Of course there was going to be a drop-off in usage after the initial influx. When brick-and-mortar stores and restaurants have successful grand openings, no one expects that opening traffic not to drop off. By all accounts, Threads has tens of millions of daily users despite being brand new and not yet offering a web interface.
[Sidenote: It is a bit depressing that among normal people, web apps are equated with “desktop”. But it’s not surprising. People want to use Threads from their desktop computers, and to them, that means typing “threads.net” in their web browser.]
But this narrative that Threads is a bust took hold over the weekend:
Dare Obasanjo, writing on Threads, retorted perfectly:
The idea that an app that is clearly an MVP (Minimum Viable Product) doesn’t have 100 million active users is a failure is the sort of addle brained thinking that the tech media has saddled us with.
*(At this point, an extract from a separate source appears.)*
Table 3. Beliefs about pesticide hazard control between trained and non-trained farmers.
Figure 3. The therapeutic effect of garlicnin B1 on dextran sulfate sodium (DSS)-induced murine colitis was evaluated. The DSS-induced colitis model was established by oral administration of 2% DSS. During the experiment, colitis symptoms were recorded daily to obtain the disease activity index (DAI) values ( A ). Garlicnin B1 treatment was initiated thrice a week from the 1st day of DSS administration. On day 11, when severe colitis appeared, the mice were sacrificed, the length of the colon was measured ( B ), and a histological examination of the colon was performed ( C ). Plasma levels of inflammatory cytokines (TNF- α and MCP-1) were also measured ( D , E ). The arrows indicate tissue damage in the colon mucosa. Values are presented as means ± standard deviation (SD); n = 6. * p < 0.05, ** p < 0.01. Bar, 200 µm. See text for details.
The tech press can only write 3 stories:
- This company is a success
- This company is a failure
- Look how much funding this company got
Arguably, “look how much funding this company got” stories are just variations on the first two, depending on the sum of the funding.
A retention rate of 40-50 percent for a new app is excellent. I see no reason to doubt Zuckerberg’s claim that Threads’s retention is higher than they expected. All you need to do is use Threads to see that it’s thriving. Is it on a path to long-term success? I don’t see how anyone could say that so early, but it sure seems more likely than not. And we haven’t even yet mentioned the fact that Threads is not yet available in the entire EU.
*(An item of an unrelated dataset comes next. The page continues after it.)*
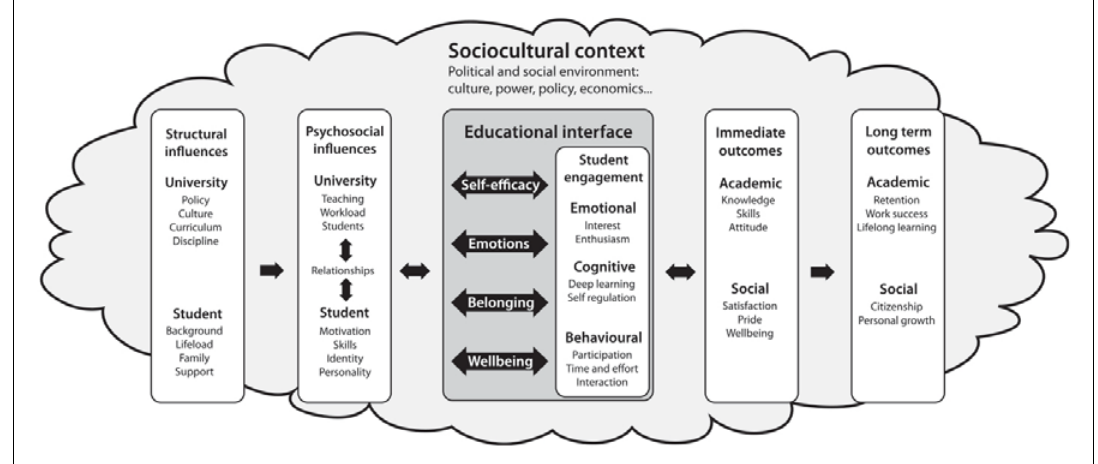
Figure 1: Conceptual framework of student engagement (Kahu & Nelson, 2017, p.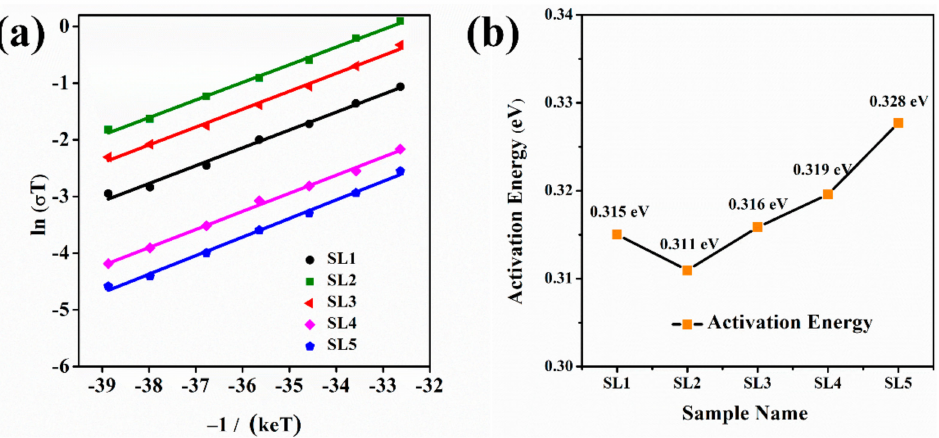
Figure 5. ( a ) Arrhenius plots and fitting results and ( b ) the activation energy of di ff erent LLZNO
One interesting data point comes from Google’s Play Store, where the top free apps in the “Social” category look like this, as I write at 8pm ET:
Earlier this evening, that same list had apps 4–7 — Threads, X, Reddit, and Facebook Lite — in a different order. I take this to mean that the first 3 are the big 3, and the next 4 are close to each other in a second tier. And then there’s a dropoff to weird apps.
The “social networking” category is very different on Apple’s App Store, because many of these apps aren’t in the “social networking” category. In the App Store, the top 5 in the category are WhatsApp, Facebook, Telegram, Threads, and Facebook Messenger; on Android, WhatsApp, Messenger, Telegram (and Snapchat!) are all in the “communications” category. And Instagram and Snapchat are in the “photo and video” category. X, just like when it was named Twitter, is in the “News” category, where it can look more popular than it actually is.
Here’s where these apps rank amongst all apps on the App Store:
They use different ranking formulas (and both keep their formulas secret, to thwart attempts to game the rankings), but both the App Store and Play Store have Threads ahead of X. You’d never guess that from this weekend’s “Threads is a bust” headlines.